Further, we have an issue with the Stream installation images which are 
constantly being updates during the latest compose and feature the 
latest Stream kernel - these are unable to use Driver Update Disk images 
(DUDs) which are generally built around the point release GA kernel and 
are likely not compatible with newer Stream kernels.

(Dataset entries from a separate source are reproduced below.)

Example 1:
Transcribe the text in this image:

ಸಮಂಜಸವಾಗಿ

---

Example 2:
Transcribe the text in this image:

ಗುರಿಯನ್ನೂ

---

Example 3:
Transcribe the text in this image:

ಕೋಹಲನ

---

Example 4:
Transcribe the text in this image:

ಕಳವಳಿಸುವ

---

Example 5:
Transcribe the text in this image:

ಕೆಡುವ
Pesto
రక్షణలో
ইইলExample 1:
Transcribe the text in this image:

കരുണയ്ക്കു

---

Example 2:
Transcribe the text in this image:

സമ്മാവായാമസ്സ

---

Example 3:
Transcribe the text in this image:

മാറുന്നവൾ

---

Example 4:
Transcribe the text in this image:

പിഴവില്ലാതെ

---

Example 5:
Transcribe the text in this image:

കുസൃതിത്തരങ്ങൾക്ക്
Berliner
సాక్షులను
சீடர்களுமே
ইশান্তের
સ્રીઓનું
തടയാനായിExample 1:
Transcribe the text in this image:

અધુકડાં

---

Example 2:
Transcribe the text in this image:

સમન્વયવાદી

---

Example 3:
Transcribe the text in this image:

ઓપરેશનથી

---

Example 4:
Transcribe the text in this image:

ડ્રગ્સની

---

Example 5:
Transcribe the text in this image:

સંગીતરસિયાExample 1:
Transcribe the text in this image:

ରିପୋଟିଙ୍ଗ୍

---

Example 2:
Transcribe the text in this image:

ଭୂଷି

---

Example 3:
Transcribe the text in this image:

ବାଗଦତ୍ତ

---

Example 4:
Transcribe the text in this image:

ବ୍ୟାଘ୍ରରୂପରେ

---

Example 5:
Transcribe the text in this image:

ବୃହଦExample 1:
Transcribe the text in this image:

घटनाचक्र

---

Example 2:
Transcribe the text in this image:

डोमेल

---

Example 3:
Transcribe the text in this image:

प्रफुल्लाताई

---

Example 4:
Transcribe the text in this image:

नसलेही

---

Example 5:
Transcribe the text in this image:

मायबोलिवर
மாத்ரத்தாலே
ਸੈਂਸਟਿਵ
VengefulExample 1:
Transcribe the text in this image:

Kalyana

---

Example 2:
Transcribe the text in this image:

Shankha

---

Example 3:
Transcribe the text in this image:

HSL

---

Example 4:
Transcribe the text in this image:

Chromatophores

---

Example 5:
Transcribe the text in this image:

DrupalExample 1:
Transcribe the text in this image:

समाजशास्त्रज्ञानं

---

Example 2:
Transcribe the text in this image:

> The LF/RH/SUSE kernel module packaging system (branded as the Driver
> Update Program by Red Hat) relies on one of two things happening to be
> reasonably successful:
> 
> * Gating to ensure kABI doesn't break (RHEL-style)
> * Continuous automatic rebuilds as the kABI changes (SUSE-style)
> 
> At work, we've internally implemented the SUSE-style strategy with our
> RHEL kernel module builds, but we're able to do that because our build
> system is designed to handle that. Within the CentOS Project with
> CKI/ARK and CentOS Stream, we should be implementing the RHEL-style
> strategy.
> 
> More than most, I get why you're upset about the kABI always breaking
> as kernel updates push out, but instead of just saying "it's not
> suitable", we should be building solutions to *make* it suitable for
> the Enterprise. It's *bad* that the RHEL kernel breaks its own
> promises so often (which is a relatively new thing, in my experience),
> and we should be implementing safeguards to stop it from happening
> going forward.
> 
> 

To be fair to Red Hat, they are not breaking their own promises (nor 
even the kABI by their own definition) as Red Hat only strive to retain 
kABI compatibility for symbols on their own defined whitelist.

What happens in reality (especially in the first 5 years during the 
active development phase or Stream phase) is that Red Hat branch the 
RHEL kernel at point release time and the 8.3 kernel, for example, stays 
stable for 6 months with only important bug fix and security fixes, but 
no new features whilst the RHEL development kernel branch for 8.4, which 
is now being released to Stream, gets all the big backports that will be 
in the 8.4 kernel, and those backports are what causes breakage of 
symbols that are not on the kABI whitelist but are used in the real 
world by many/most 3rd party drivers.

It is really important that this process happens. If it didn't, we 
wouldn't for example get a new WiFi stack in RHEL8.1 backported from 
kernel-5.2 or in RHEL8.3 backported from kernel-5.7 and none of our 
fancy new WiFi adapters would work.

It's also really important that this process is being opened up if Red 
Hat want people (the community) outside of the Red Hat kernel 
development team to be able to contribute to it.

So I'm absolutely not against it and nor do I want to prevent or stop it 
from happening. Quite the opposite - I am really looking forward to the 
day I can contribute simple fixes to the RHEL kernel rather than having 
to file a bug and wait months/years to see the incorporation of a simple 
upstream fix or have to open a support case and spend months dealing 
people that do not understand the issue. But above all I just want 
people to recognise that this is a *development* system and stop trying 
to tell people that is it a drop in replacement for CentOS Linux because 
it is not.